Parks for children
The easing of mobility restrictions on children aged five and older has highlighted a long running problem particularly in Metro Manila and other crowded urban centers: the lack of parks and open playgrounds.
Before the pandemic, young children ran around and teenagers played basketball in the streets because their communities lacked the facilities for healthy outdoor recreational activities. Those who weren’t keen on the outdoors could while away their time on other activities in malls.
With the COVID pandemic, however, children were barred from going outside their homes. Child welfare advocates have lamented that the confinement has affected the physical and mental well being of children. With COVID cases easing in the past weeks, the restriction on certain outdoor spaces particularly parks was lifted for those aged five and older.

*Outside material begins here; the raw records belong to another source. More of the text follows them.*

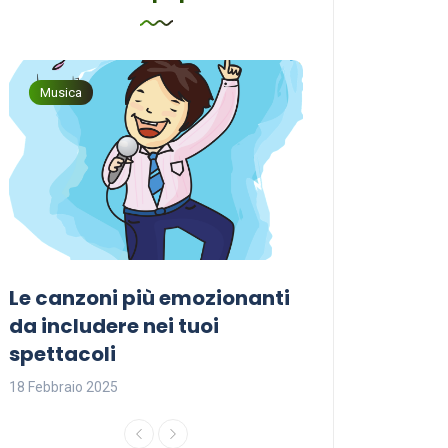
Musica
Musica
Le canzoni più emozionanti
Come sceglier
a
da includere nei tuoi
perfetta per i
spettacoli
18 Febbraio 2025
18 Febbraio 2025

One problem that quickly became evident, particularly in the overcrowded National Capital Region, was the lack of suitable open spaces. NCR mayors have had to seek guidance from the national government on what constitutes a park, especially in areas where there are no such open spaces.
Would a parking lot serve as a park? What about a basketball court set up along a rarely used side street? Some groups asked if open areas at the top of mall buildings, developed into recreational sites, can serve as parks for children. The Metropolitan Manila Development Authority said no, because going up would still mean entering the mall. The MMDA has also stressed that the easing of restrictions does not allow children to play in the streets.
With authorities still clarifying the rules, however, children can now be seen in many parts of Metro Manila playing in the streets and in any vacant lot near their homes. Many of the children particularly in informal settlements are without masks or face shields, and there is no attempt to observe social distancing.
With the Delta variant now spreading, with two cases including one death reported in the city of Manila, care is needed in preventing children from getting infected or serving as carriers of the coronavirus.
While the case for children’s mental health is sound, the government must identify exactly where they can be allowed to roam. At the same time, authorities will have to tell barangay officials to do their job and ensure that COVID safety protocols are strictly observed in areas where children are allowed. For the long term, this problem should give urgency to the need for more open spaces, preferably with greenery, in every community.